Signs point to Facebook maintaining its dominance in social advertising, however: it is the only platform in which a majority (57%) of respondents expect to increase their paid social media use. By comparison, fewer than 4 in 10 plan to make more use of Google ads (37%), Twitter ads (33%), LinkedIn ads (31%) and Instagram ads (31%).
Video Gaining As A Content Type
Turning to social media content types, marketers identified visual (74%) content as their most commonly used, followed by blogging (68%) and videos (60%). Blogging (38%) and visual content (37%) were essentially tied in terms of the most important content types, though again there are differences by target audience. Those marketing to businesses name blogging their most important content type, while for B2C marketers visual content is the most important.
When it comes to the near future, though, video gains ground. Almost 3 in 4 plan to increase their use of video content in the near future, just ahead of the 71% planning the same for visual content and leading all content types.

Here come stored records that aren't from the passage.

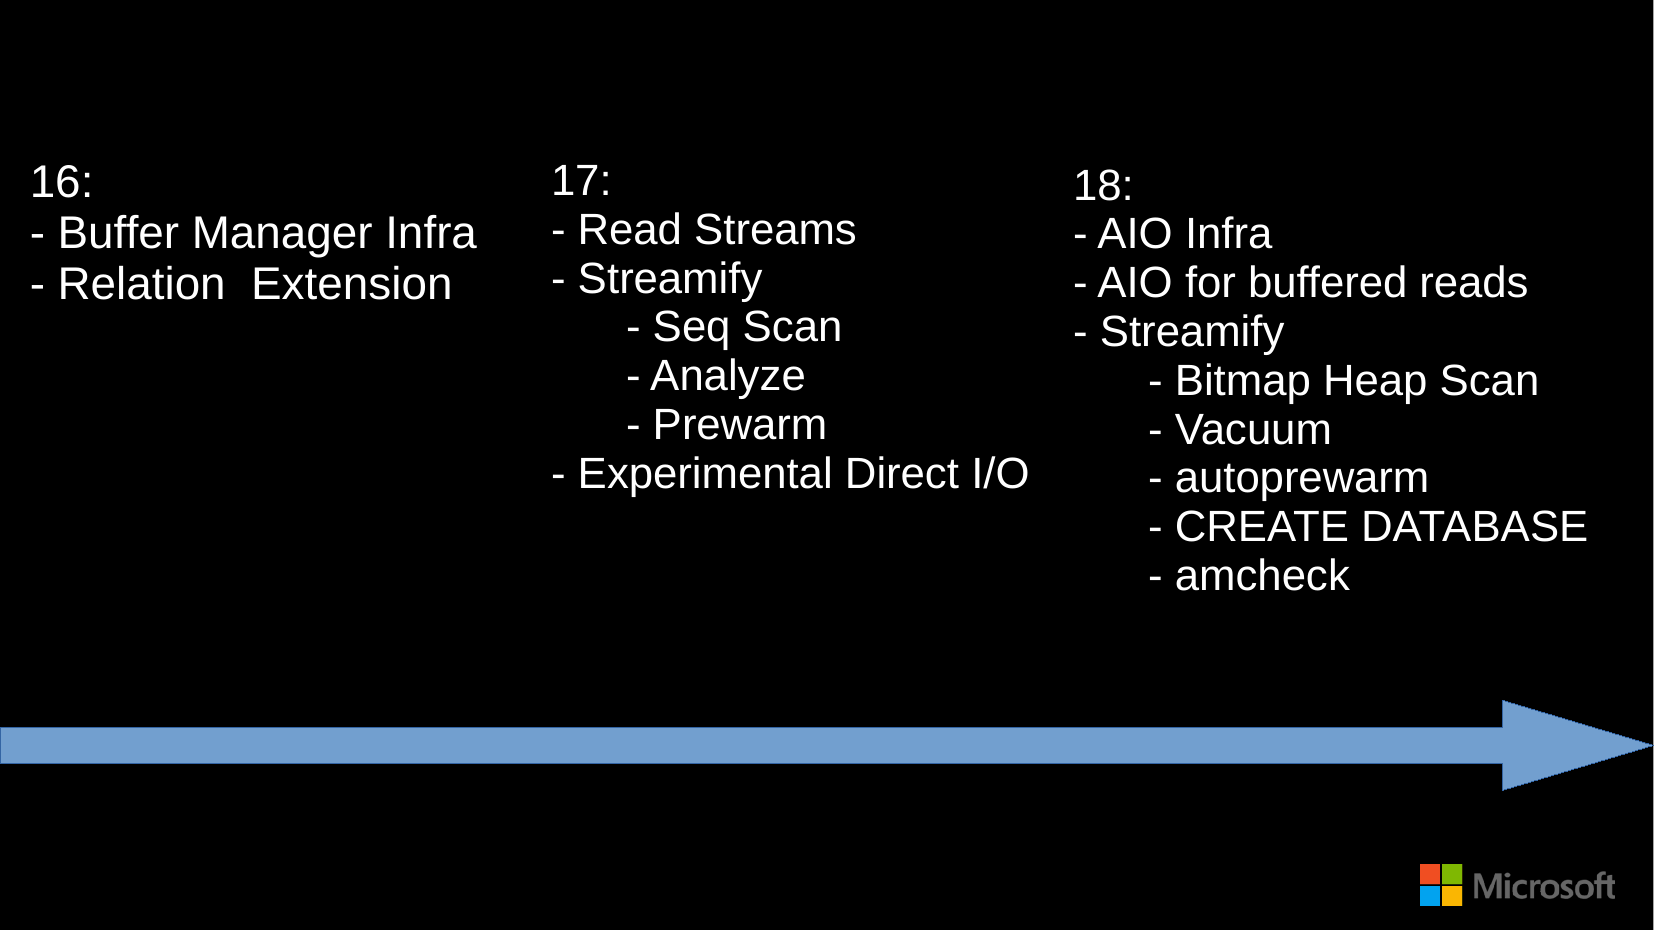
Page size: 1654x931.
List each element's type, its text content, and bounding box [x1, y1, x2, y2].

text_box 16: - Buffer Manager Infra - Relation Extension [15, 148, 496, 471]
picture [1420, 864, 1615, 906]
text_box [0, 700, 1654, 791]
text_box 18: - AIO Infra - AIO for buffered reads - Streamify - Bitmap Heap Scan - Vacuum - autoprewarm - CREATE DATABASE - amcheck [1058, 153, 1636, 698]
text_box 17: - Read Streams - Streamify - Seq Scan - Analyze - Prewarm - Experimental Direct I/O [536, 148, 1059, 596]
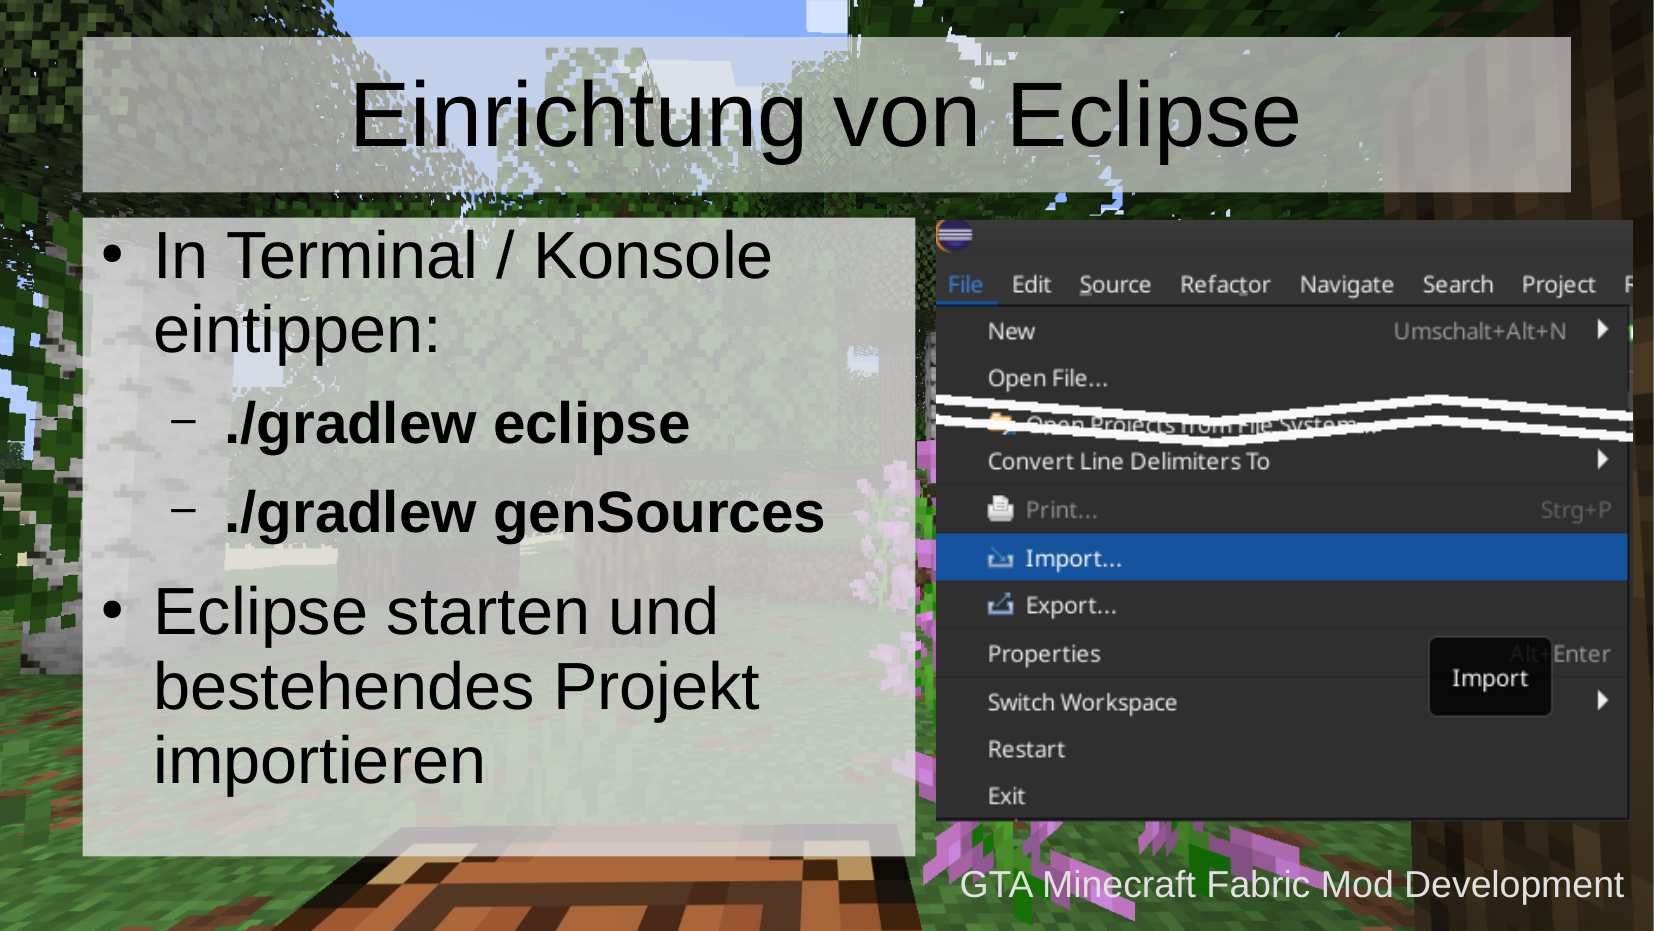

Finally, while only about 1 in 7 marketers are currently using live video, 39% plan to soon increase their live video efforts, and only 49% say they have no plans to utilize live video.
About the Data: The report’s results are based on a survey of 5,085 marketers, the majority of whom work for small businesses (1-10 employees). Almost 2 in 3 focus primarily on B2C marketing, with the remaining 35% on B2B.
The majority (52%) of respondents are based in the US.